Anorexia nervosa (AN) is characterized by restricted eating and a relentless pursuit of thinness that tends to present in females during adolescence according to DSM-IV (Table 1). Individuals with AN exhibit an ego-syntonic resistance to eating and a powerful pursuit of weight loss, yet are paradoxically preoccupied with food and eating rituals to the point of obsession. Individuals have a distorted body image and, even when emaciated, tend to see themselves as "fat," express denial of being underweight, and compulsively overexercise. Two types of eating-related behavior are seen in AN. In restricting-type anorexia (AN), individuals lose weight purely by dieting without binge eating or purging. In binge-eating/purging-type anorexia, individuals also restrict their food intake to lose weight but have a periodic disinhibition of restraint and engage in binge eating and/or purging, also seen in bulimia nervosa (BN).
Anorexia nervosa is often kept hidden by patients who are excessively preoccupied by their current body weight/shape and are ashamed of any compensatory behaviors they engage in. Illness often becomes apparent when patients become emaciated from gradually losing weight or in the purging subtype when patients become physiologically unstable from excessive self-induced loss of fluids or electrolytes. Onset is typically around puberty and is usually preceded by anxiety disorders and followed by a prolonged clinical course with the highest mortality for any psychiatric illness.

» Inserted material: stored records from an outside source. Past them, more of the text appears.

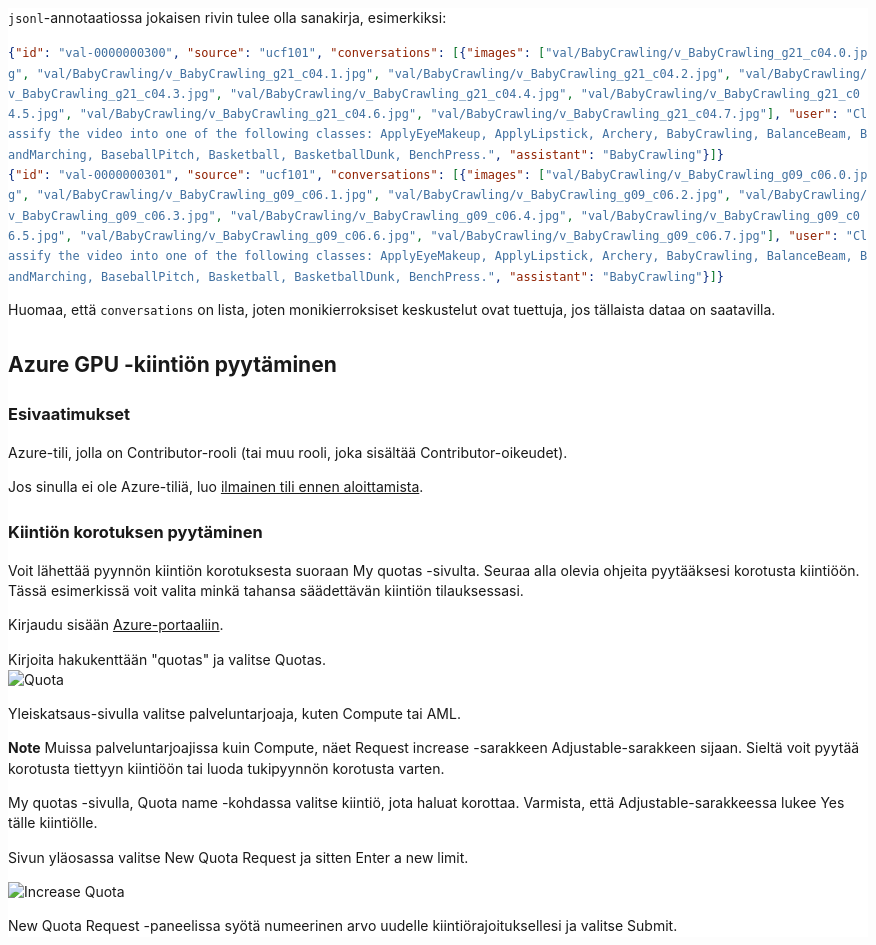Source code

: `jsonl`-annotaatiossa jokaisen rivin tulee olla sanakirja, esimerkiksi:

```json
{"id": "val-0000000300", "source": "ucf101", "conversations": [{"images": ["val/BabyCrawling/v_BabyCrawling_g21_c04.0.jpg", "val/BabyCrawling/v_BabyCrawling_g21_c04.1.jpg", "val/BabyCrawling/v_BabyCrawling_g21_c04.2.jpg", "val/BabyCrawling/v_BabyCrawling_g21_c04.3.jpg", "val/BabyCrawling/v_BabyCrawling_g21_c04.4.jpg", "val/BabyCrawling/v_BabyCrawling_g21_c04.5.jpg", "val/BabyCrawling/v_BabyCrawling_g21_c04.6.jpg", "val/BabyCrawling/v_BabyCrawling_g21_c04.7.jpg"], "user": "Classify the video into one of the following classes: ApplyEyeMakeup, ApplyLipstick, Archery, BabyCrawling, BalanceBeam, BandMarching, BaseballPitch, Basketball, BasketballDunk, BenchPress.", "assistant": "BabyCrawling"}]}
{"id": "val-0000000301", "source": "ucf101", "conversations": [{"images": ["val/BabyCrawling/v_BabyCrawling_g09_c06.0.jpg", "val/BabyCrawling/v_BabyCrawling_g09_c06.1.jpg", "val/BabyCrawling/v_BabyCrawling_g09_c06.2.jpg", "val/BabyCrawling/v_BabyCrawling_g09_c06.3.jpg", "val/BabyCrawling/v_BabyCrawling_g09_c06.4.jpg", "val/BabyCrawling/v_BabyCrawling_g09_c06.5.jpg", "val/BabyCrawling/v_BabyCrawling_g09_c06.6.jpg", "val/BabyCrawling/v_BabyCrawling_g09_c06.7.jpg"], "user": "Classify the video into one of the following classes: ApplyEyeMakeup, ApplyLipstick, Archery, BabyCrawling, BalanceBeam, BandMarching, BaseballPitch, Basketball, BasketballDunk, BenchPress.", "assistant": "BabyCrawling"}]}
```

Huomaa, että `conversations` on lista, joten monikierroksiset keskustelut ovat tuettuja, jos tällaista dataa on saatavilla.

## Azure GPU -kiintiön pyytäminen

### Esivaatimukset

Azure-tili, jolla on Contributor-rooli (tai muu rooli, joka sisältää Contributor-oikeudet).

Jos sinulla ei ole Azure-tiliä, luo [ilmainen tili ennen aloittamista](https://azure.microsoft.com).

### Kiintiön korotuksen pyytäminen

Voit lähettää pyynnön kiintiön korotuksesta suoraan My quotas -sivulta. Seuraa alla olevia ohjeita pyytääksesi korotusta kiintiöön. Tässä esimerkissä voit valita minkä tahansa säädettävän kiintiön tilauksessasi.

Kirjaudu sisään [Azure-portaaliin](https://portal.azure.com).

Kirjoita hakukenttään "quotas" ja valitse Quotas.  
![Quota](https://learn.microsoft.com/azure/quotas/media/quickstart-increase-quota-portal/quotas-portal.png)

Yleiskatsaus-sivulla valitse palveluntarjoaja, kuten Compute tai AML.

**Note** Muissa palveluntarjoajissa kuin Compute, näet Request increase -sarakkeen Adjustable-sarakkeen sijaan. Sieltä voit pyytää korotusta tiettyyn kiintiöön tai luoda tukipyynnön korotusta varten.

My quotas -sivulla, Quota name -kohdassa valitse kiintiö, jota haluat korottaa. Varmista, että Adjustable-sarakkeessa lukee Yes tälle kiintiölle.

Sivun yläosassa valitse New Quota Request ja sitten Enter a new limit.

![Increase Quota](https://learn.microsoft.com/azure/quotas/media/quickstart-increase-quota-portal/enter-new-quota-limit.png)

New Quota Request -paneelissa syötä numeerinen arvo uudelle kiintiörajoituksellesi ja valitse Submit.
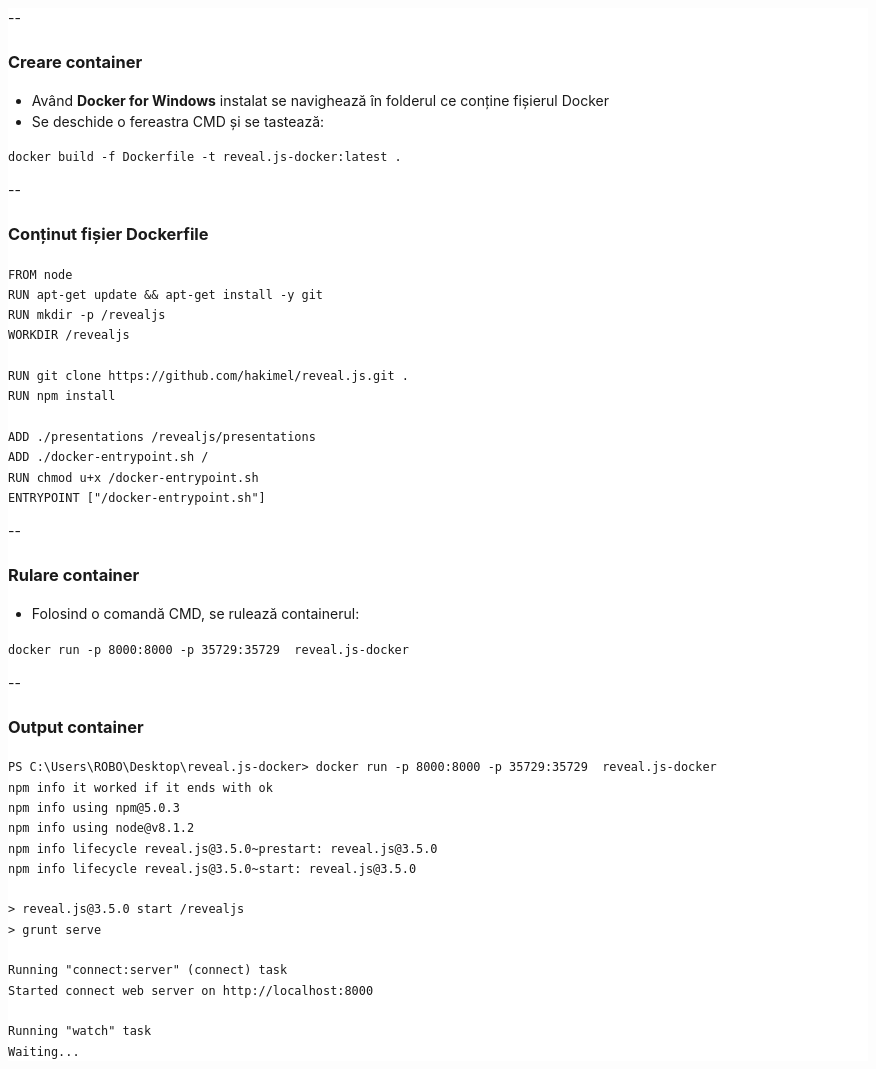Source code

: --

### Creare container

* Având **Docker for Windows** instalat se navighează în folderul ce conține fișierul Docker
* Se deschide o fereastra CMD și se tastează:

```
docker build -f Dockerfile -t reveal.js-docker:latest .
```

--

### Conținut fișier Dockerfile

```
FROM node
RUN apt-get update && apt-get install -y git
RUN mkdir -p /revealjs
WORKDIR /revealjs

RUN git clone https://github.com/hakimel/reveal.js.git .
RUN npm install

ADD ./presentations /revealjs/presentations
ADD ./docker-entrypoint.sh /
RUN chmod u+x /docker-entrypoint.sh
ENTRYPOINT ["/docker-entrypoint.sh"]
```
--

### Rulare container

* Folosind o comandă CMD, se rulează containerul:

```
docker run -p 8000:8000 -p 35729:35729  reveal.js-docker
```

--
### Output container

```
PS C:\Users\ROBO\Desktop\reveal.js-docker> docker run -p 8000:8000 -p 35729:35729  reveal.js-docker
npm info it worked if it ends with ok
npm info using npm@5.0.3
npm info using node@v8.1.2
npm info lifecycle reveal.js@3.5.0~prestart: reveal.js@3.5.0
npm info lifecycle reveal.js@3.5.0~start: reveal.js@3.5.0

> reveal.js@3.5.0 start /revealjs
> grunt serve

Running "connect:server" (connect) task
Started connect web server on http://localhost:8000

Running "watch" task
Waiting...
```
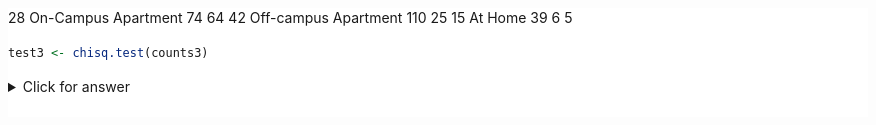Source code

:    <td style="text-align:right;"> 28 </td>
  </tr>
  <tr>
   <td style="text-align:left;"> On-Campus Apartment </td>
   <td style="text-align:right;"> 74 </td>
   <td style="text-align:right;"> 64 </td>
   <td style="text-align:right;"> 42 </td>
  </tr>
  <tr>
   <td style="text-align:left;"> Off-campus Apartment </td>
   <td style="text-align:right;"> 110 </td>
   <td style="text-align:right;"> 25 </td>
   <td style="text-align:right;"> 15 </td>
  </tr>
  <tr>
   <td style="text-align:left;"> At Home </td>
   <td style="text-align:right;"> 39 </td>
   <td style="text-align:right;"> 6 </td>
   <td style="text-align:right;"> 5 </td>
  </tr>
</tbody>
</table>


```r
test3 <- chisq.test(counts3)
```

<details><summary><red>Click for answer</red></summary></details><br>
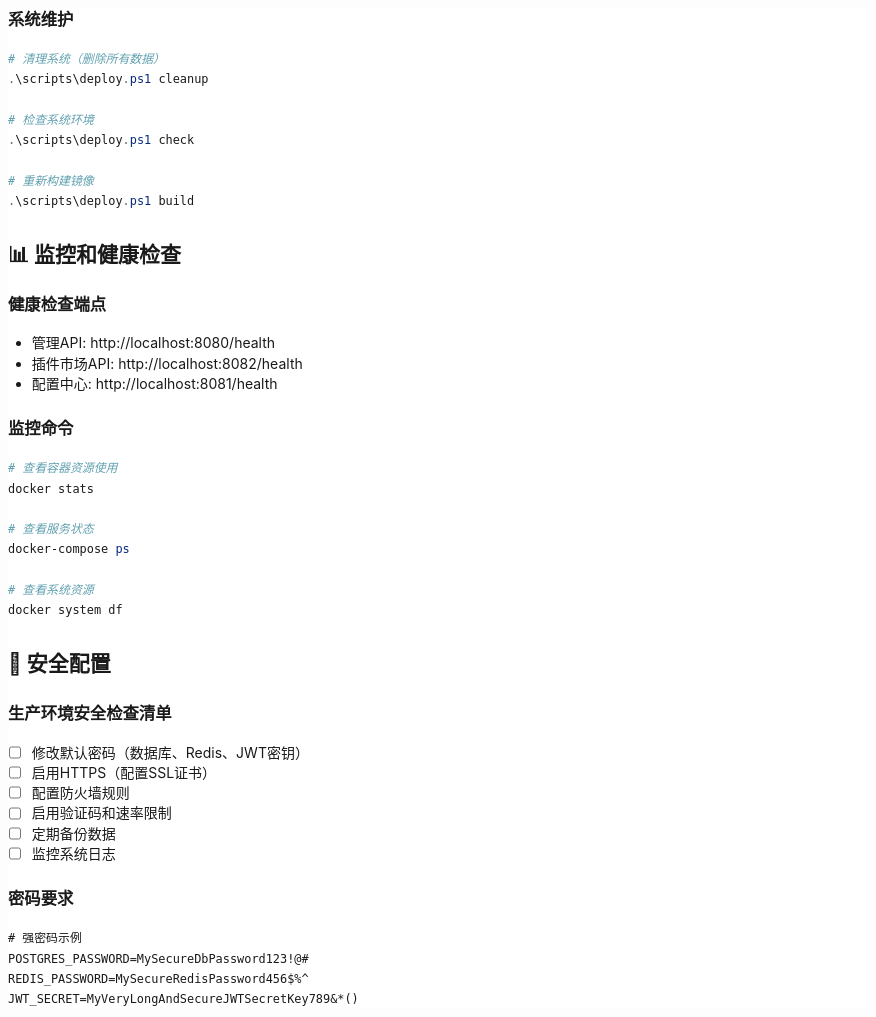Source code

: ### 系统维护

```powershell
# 清理系统（删除所有数据）
.\scripts\deploy.ps1 cleanup

# 检查系统环境
.\scripts\deploy.ps1 check

# 重新构建镜像
.\scripts\deploy.ps1 build
```

## 📊 监控和健康检查

### 健康检查端点

- 管理API: http://localhost:8080/health
- 插件市场API: http://localhost:8082/health
- 配置中心: http://localhost:8081/health

### 监控命令

```powershell
# 查看容器资源使用
docker stats

# 查看服务状态
docker-compose ps

# 查看系统资源
docker system df
```

## 🔐 安全配置

### 生产环境安全检查清单

- [ ] 修改默认密码（数据库、Redis、JWT密钥）
- [ ] 启用HTTPS（配置SSL证书）
- [ ] 配置防火墙规则
- [ ] 启用验证码和速率限制
- [ ] 定期备份数据
- [ ] 监控系统日志

### 密码要求

```env
# 强密码示例
POSTGRES_PASSWORD=MySecureDbPassword123!@#
REDIS_PASSWORD=MySecureRedisPassword456$%^
JWT_SECRET=MyVeryLongAndSecureJWTSecretKey789&*()
```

Outcome is often hindered by an unwillingness to seek treatment. A limited understanding of etiological mechanisms and the lack of powerful treatments are major impediments to providing effective care. Still, there is evidence supporting cautious optimism regarding the development of more effective therapy. For example, although there are no U.S. Food and Drug Administration (FDA) approved medications for AN, some short-term studies suggest that second-generation antipsychotics may be beneficial. For adolescents who develop AN before the age of 18, Maudsley family therapy may be an effective alternative.